> **To do**: Swap "chart" for "plot" throughout the lines below and write them out again with nothing else altered. Leave the pictures out of the answer.

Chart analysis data
---+---
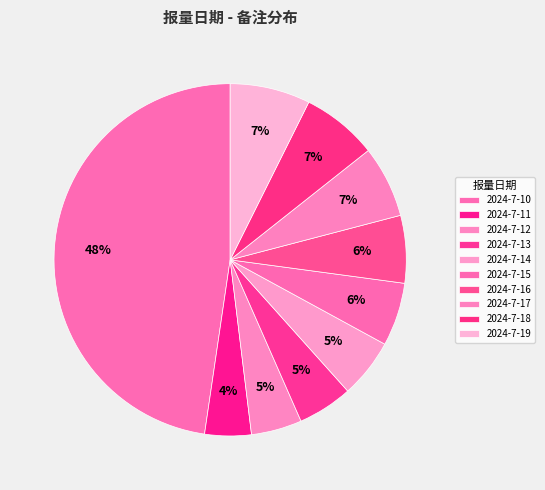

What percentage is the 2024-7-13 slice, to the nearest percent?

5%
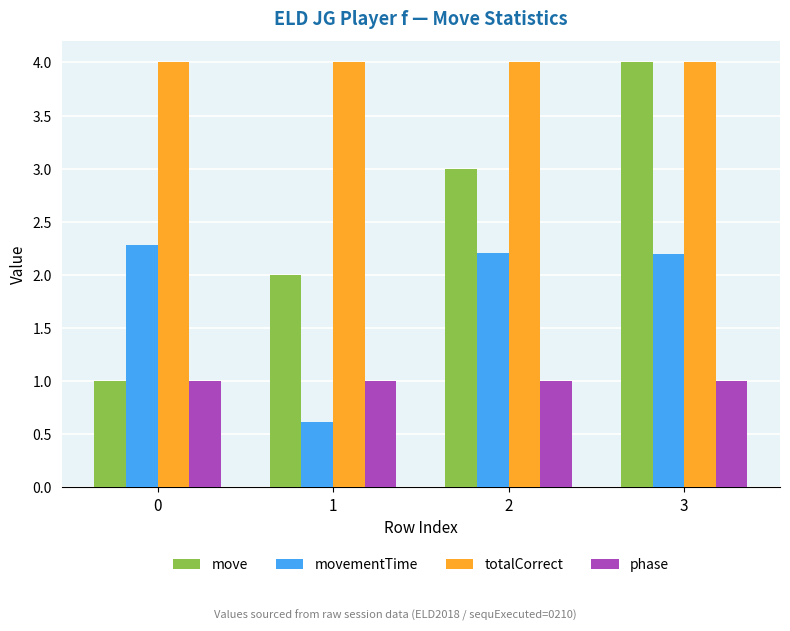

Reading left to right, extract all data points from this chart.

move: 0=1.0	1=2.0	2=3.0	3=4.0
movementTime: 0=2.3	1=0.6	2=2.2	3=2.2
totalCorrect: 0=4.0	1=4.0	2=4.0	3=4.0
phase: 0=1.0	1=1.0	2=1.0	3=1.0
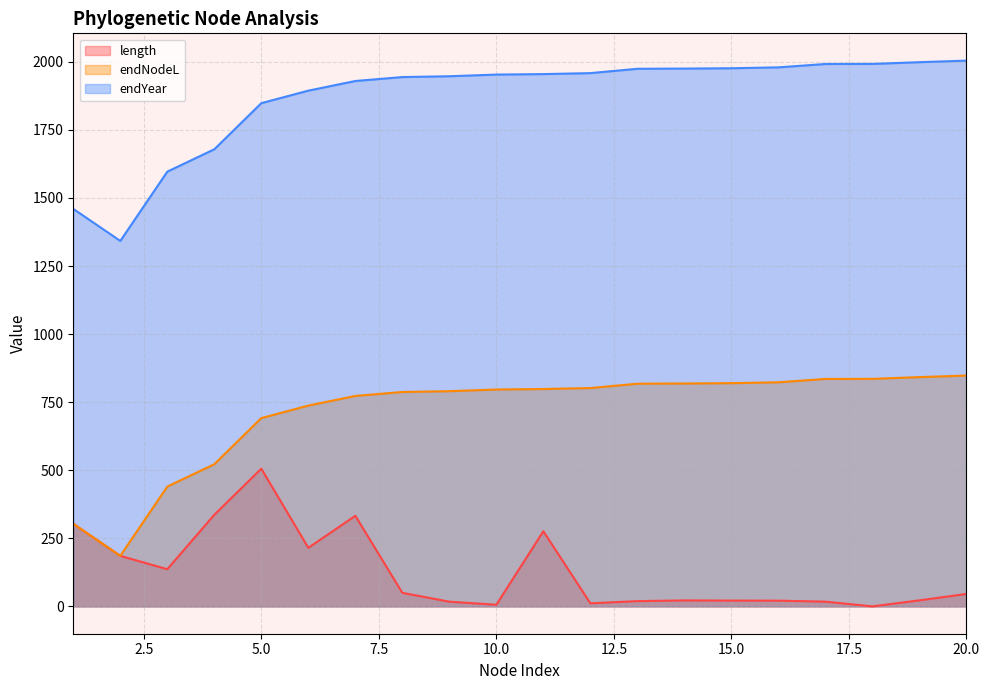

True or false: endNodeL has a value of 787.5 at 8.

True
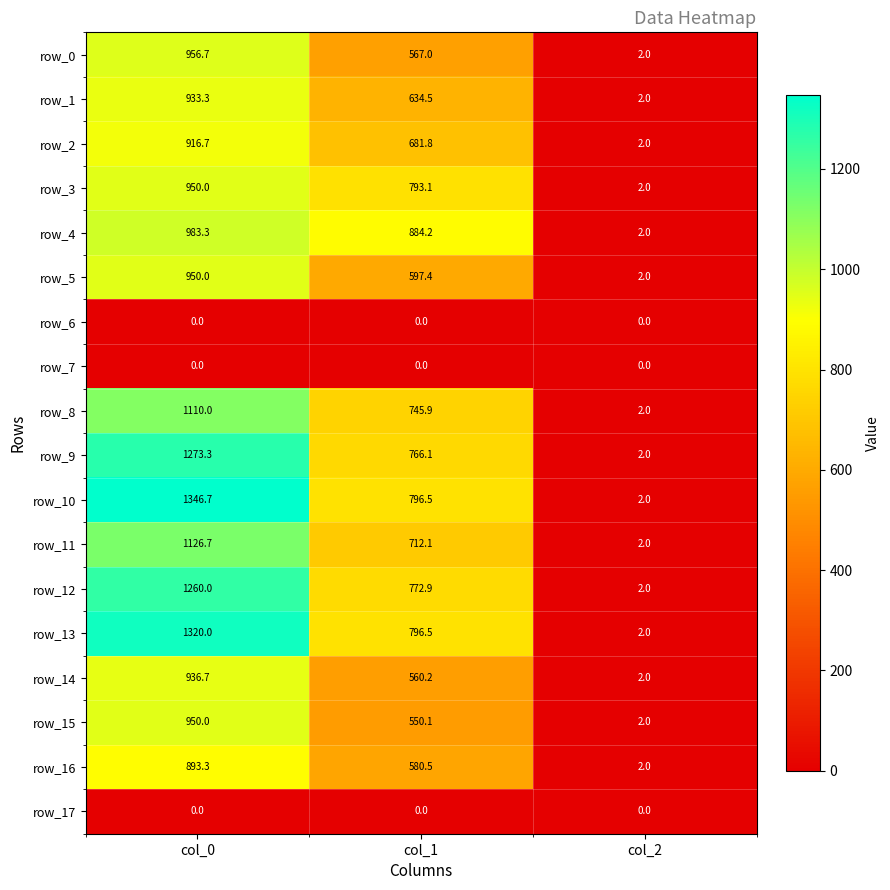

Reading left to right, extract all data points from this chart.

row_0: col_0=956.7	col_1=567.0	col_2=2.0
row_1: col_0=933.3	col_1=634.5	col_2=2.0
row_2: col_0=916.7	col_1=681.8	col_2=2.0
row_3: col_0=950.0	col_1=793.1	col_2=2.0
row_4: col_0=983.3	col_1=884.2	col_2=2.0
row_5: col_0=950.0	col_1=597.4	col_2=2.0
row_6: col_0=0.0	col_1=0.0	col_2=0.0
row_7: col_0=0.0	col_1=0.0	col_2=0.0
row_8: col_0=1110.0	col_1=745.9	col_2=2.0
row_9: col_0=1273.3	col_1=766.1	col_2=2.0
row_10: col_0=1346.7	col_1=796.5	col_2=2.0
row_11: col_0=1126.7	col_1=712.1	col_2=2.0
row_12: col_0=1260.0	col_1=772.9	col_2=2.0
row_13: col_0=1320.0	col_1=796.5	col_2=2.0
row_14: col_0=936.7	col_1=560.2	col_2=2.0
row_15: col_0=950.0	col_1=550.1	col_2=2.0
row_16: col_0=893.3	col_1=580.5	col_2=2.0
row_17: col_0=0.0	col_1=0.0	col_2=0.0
---+---
> **Response**:
What percentage is the 2024-7-13 slice, to the nearest percent?

5%

Reading left to right, extract all data points from this plot.

move: 0=1.0	1=2.0	2=3.0	3=4.0
movementTime: 0=2.3	1=0.6	2=2.2	3=2.2
totalCorrect: 0=4.0	1=4.0	2=4.0	3=4.0
phase: 0=1.0	1=1.0	2=1.0	3=1.0

True or false: endNodeL has a value of 787.5 at 8.

True

Reading left to right, extract all data points from this plot.

row_0: col_0=956.7	col_1=567.0	col_2=2.0
row_1: col_0=933.3	col_1=634.5	col_2=2.0
row_2: col_0=916.7	col_1=681.8	col_2=2.0
row_3: col_0=950.0	col_1=793.1	col_2=2.0
row_4: col_0=983.3	col_1=884.2	col_2=2.0
row_5: col_0=950.0	col_1=597.4	col_2=2.0
row_6: col_0=0.0	col_1=0.0	col_2=0.0
row_7: col_0=0.0	col_1=0.0	col_2=0.0
row_8: col_0=1110.0	col_1=745.9	col_2=2.0
row_9: col_0=1273.3	col_1=766.1	col_2=2.0
row_10: col_0=1346.7	col_1=796.5	col_2=2.0
row_11: col_0=1126.7	col_1=712.1	col_2=2.0
row_12: col_0=1260.0	col_1=772.9	col_2=2.0
row_13: col_0=1320.0	col_1=796.5	col_2=2.0
row_14: col_0=936.7	col_1=560.2	col_2=2.0
row_15: col_0=950.0	col_1=550.1	col_2=2.0
row_16: col_0=893.3	col_1=580.5	col_2=2.0
row_17: col_0=0.0	col_1=0.0	col_2=0.0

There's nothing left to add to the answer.